Fondi, le pulizie al Mof sempre più un rebus

Di giallo in giallo, al Mof. E sempre con al centro la (mancata) pulizia dell’area Mercato. Sospesa in autotutela lo scorso 31 ottobre dalla ditta incaricata, la Tecnoservizi Ambroselli, e ad oggi mai ripresa: gli oltre 300mila euro di crediti vantati nei confronti del gigante fondano dell’ortofrutta non sono certo bruscolini. Mesi e mesi di fatture accumulate e non saldate; migliaia di euro anticipati per i costi di gestione; negli ultimi tempi, poi, il mancato rispetto del piano di rientro previsto per risolvere la pesante diatriba economica, che già aveva portato a più riprese a sospendere il servizio.

Troppo, per andare avanti. Portando ancora una volta all’emergenza: da quasi un mese, il Mof rischia di affogare tra i rifiuti. Ed i suoi vertici paiono essere spariti. A dispetto della sospensione ad oltranza delle pulizie, c’è stato “solo un allarmante silenzio”, come spiegato dalla ditta Ambroselli nell’ennesimo carteggio inviato alle autorità.

Silenzio ancora più strano, alla luce delle voci che parlano di un imminente avvicendamento nello svolgimento del (vitale) servizio sospeso.
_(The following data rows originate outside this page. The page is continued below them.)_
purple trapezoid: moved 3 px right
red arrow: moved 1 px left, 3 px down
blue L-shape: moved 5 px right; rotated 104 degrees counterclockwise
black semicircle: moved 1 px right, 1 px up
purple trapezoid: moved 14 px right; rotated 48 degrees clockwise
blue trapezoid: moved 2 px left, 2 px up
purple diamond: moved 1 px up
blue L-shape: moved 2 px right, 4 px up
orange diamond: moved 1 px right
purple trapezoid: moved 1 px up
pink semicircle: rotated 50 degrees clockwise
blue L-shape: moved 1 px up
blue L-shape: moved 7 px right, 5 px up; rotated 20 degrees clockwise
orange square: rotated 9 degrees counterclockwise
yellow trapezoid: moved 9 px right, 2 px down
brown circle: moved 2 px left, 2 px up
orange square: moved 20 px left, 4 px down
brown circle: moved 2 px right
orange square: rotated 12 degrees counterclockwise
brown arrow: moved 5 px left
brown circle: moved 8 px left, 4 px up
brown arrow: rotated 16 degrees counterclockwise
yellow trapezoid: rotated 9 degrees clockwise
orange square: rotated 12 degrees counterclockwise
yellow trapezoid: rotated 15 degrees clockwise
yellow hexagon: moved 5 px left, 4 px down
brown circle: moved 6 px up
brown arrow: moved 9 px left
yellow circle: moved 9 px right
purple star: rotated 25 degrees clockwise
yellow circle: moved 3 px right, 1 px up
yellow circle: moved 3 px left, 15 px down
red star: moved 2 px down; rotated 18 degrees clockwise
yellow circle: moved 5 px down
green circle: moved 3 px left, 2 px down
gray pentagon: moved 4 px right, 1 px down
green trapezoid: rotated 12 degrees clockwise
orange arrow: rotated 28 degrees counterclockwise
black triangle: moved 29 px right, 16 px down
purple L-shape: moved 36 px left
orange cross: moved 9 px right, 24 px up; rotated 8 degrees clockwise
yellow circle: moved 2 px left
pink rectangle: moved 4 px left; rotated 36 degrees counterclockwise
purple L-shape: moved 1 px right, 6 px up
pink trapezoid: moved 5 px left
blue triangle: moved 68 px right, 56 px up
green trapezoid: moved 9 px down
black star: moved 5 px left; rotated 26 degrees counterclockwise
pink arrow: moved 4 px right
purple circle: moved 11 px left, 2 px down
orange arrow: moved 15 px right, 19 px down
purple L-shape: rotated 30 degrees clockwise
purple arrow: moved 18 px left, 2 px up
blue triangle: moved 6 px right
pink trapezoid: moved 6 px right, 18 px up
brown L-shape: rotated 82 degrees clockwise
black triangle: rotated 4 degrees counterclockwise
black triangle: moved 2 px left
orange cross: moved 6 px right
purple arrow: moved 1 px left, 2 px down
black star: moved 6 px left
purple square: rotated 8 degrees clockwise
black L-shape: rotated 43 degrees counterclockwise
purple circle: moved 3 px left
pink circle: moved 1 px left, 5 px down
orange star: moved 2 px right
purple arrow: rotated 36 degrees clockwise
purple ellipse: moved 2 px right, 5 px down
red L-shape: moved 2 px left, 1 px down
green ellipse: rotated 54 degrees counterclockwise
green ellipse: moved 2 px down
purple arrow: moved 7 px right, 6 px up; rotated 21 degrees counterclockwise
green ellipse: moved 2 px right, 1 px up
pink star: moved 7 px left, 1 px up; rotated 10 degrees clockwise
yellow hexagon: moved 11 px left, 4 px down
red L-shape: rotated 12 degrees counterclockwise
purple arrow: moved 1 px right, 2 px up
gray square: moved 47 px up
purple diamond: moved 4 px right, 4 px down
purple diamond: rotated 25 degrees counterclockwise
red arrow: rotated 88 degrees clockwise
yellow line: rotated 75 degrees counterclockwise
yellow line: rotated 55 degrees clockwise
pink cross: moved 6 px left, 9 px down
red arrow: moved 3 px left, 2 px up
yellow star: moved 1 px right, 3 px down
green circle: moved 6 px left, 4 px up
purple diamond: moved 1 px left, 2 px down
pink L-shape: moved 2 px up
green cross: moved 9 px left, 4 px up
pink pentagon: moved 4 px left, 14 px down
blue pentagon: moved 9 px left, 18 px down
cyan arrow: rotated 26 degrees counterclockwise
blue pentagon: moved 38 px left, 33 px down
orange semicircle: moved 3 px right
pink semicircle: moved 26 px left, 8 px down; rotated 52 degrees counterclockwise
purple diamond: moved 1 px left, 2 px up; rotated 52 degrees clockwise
Ovvi, i quesiti della malcapitata ditta. “Perché il Mof non ha rispettato il piano proposto? Perché sempre più spesso si sente parlare di affidamento del servizio ad altra impresa? Chiaramente il presunto nuovo soggetto dovrebbe essere retribuito. E allora perché non pagare l’azienda Ambroselli che svolge la propria prestazione con puntualità e correttezza da circa venti anni?”.

Fin qui, il primo “giallo”. Il secondo? Legato a doppio filo a tutto il resto: per quale motivo l’Asl, a quasi un mese dallo stop delle pulizie, mentre i prodotti alimentari transitano per un Mof che nasconde i rifiuti “sotto il tappetino”, non è ancora intervenuta a piè pari per le verifiche sanitarie di rito? Un apparente mistero.

Se da Latina nessuno si è ancora mosso, presto potrebbe per forza di cose farlo qualcun altro. Per ristabilire la normalità, dietro l’angolo potrebbe difatti esserci un’ordinanza comunale a firma del sindaco, massima autorità locale in campo sanitario. Nel caso, si andrebbe ad affidare la gestione dell’emergenza ad un soggetto qualificato, la stessa Ambroselli o altro.